+++ Texte

Tous mes collègues sont là, ainsi que Léo et Clément dont je dois m’occuper, mais je ne vois curieusement aucun élève, et aucun Allemand non plus – ce que je trouve tout de même regrettable pour un voyage en Allemagne. Nous logeons tous dans de petits studios séparés, tous identifiés par un numéro, le long d’une ruelle qui semble un décor de cinéma. Je ne cesse d’égarer ma clé, j’ai bien du mal à retrouver ma chambre, et je regrette de devoir laisser les enfants seuls pour participer à des réunions de travail dont la nécessité et le but ne me semblent pas clairs.

À un certain moment j’arpente cette même ruelle en quête de la chambre où, en principe, les enfants m’attendent, quand je vois une spatule femelle poursuivie par une spatule mâle – la femelle est blanche et ressemble à une spatule, mais le mâle est une créature orangée qui ressemble plutôt à une sorte de chat. J’explique doctement aux collègues étonnés qu’il s’agit de la parade amoureuse de la spatule (mais oui, c’est un oiseau, bien reconnaissable à son bec en forme de spatule, quoique le mâle soit quant à lui dépourvu de bec et de plumes, ce qui est en effet étonnant pour un oiseau). À propos de chat, voici mon chat Musique, qui dans le rêve est encore chaton, et qui s’interpose dans la parade – s’en suit une scène confuse où la spatule mâle tente de s’accoupler avec le chat, puis les bêtes disparaissent tout au bout de la rue.

++++++

== Consigne 1 ==
Recopiez le passage du récit du rêve en commençant aux mots « Tous mes collègues » et en vous arrêtant après « semblent pas clairs. ». Remplacez au passage « studios » par « appartements ».
== Consigne 2 ==
Traduisez en anglais cette phrase du récit du rêve : « Je ne cesse d’égarer ma clé, j’ai bien du mal à retrouver ma chambre, et je regrette de devoir laisser les enfants seuls pour participer à des réunions de travail dont la nécessité et le but ne me semblent pas clairs. »
Appuyez-vous uniquement sur le récit du rêve.

+++ Lignes de données

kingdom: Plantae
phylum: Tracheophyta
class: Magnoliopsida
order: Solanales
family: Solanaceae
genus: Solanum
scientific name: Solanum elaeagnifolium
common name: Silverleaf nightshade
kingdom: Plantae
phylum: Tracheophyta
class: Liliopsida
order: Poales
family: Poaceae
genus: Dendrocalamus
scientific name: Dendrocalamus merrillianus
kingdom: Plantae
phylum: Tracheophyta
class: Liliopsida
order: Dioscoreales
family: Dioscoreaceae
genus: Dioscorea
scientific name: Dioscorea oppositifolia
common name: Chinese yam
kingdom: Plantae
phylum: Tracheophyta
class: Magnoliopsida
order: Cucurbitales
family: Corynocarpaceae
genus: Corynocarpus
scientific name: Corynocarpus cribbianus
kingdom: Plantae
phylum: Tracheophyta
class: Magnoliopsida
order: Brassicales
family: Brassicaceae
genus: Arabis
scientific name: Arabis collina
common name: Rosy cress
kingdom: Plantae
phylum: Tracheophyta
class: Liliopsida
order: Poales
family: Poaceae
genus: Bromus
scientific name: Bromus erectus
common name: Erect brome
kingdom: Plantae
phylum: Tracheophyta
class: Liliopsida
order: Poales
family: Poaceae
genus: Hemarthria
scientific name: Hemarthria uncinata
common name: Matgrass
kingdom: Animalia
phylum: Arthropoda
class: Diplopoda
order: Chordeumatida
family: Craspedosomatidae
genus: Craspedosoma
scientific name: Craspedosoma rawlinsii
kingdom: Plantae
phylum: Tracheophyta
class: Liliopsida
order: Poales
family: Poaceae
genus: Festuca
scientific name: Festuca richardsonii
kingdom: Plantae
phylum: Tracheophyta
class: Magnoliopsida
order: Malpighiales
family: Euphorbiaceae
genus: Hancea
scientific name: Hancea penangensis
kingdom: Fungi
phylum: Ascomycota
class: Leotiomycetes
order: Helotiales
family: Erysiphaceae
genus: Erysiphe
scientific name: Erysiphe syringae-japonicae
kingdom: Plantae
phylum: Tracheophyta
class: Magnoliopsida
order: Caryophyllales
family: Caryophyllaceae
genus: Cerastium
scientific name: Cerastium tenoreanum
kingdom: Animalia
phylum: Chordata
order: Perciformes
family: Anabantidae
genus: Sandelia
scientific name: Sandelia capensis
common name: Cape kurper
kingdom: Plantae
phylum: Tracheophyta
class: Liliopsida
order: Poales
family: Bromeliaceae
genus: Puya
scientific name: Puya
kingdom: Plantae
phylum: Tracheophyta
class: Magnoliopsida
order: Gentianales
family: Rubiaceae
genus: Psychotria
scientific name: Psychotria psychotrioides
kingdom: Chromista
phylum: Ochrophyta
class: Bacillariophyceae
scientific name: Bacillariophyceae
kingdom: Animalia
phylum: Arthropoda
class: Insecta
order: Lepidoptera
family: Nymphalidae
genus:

++++++

== Résultat 1 ==
Tous mes collègues sont là, ainsi que Léo et Clément dont je dois m’occuper, mais je ne vois curieusement aucun élève, et aucun Allemand non plus – ce que je trouve tout de même regrettable pour un voyage en Allemagne. Nous logeons tous dans de petits appartements séparés, tous identifiés par un numéro, le long d’une ruelle qui semble un décor de cinéma. Je ne cesse d’égarer ma clé, j’ai bien du mal à retrouver ma chambre, et je regrette de devoir laisser les enfants seuls pour participer à des réunions de travail dont la nécessité et le but ne me semblent pas clairs.

== Résultat 2 ==
I keep misplacing my key, I have a hard time finding my room again, and I regret having to leave the children alone to attend work meetings whose necessity and purpose do not seem clear to me.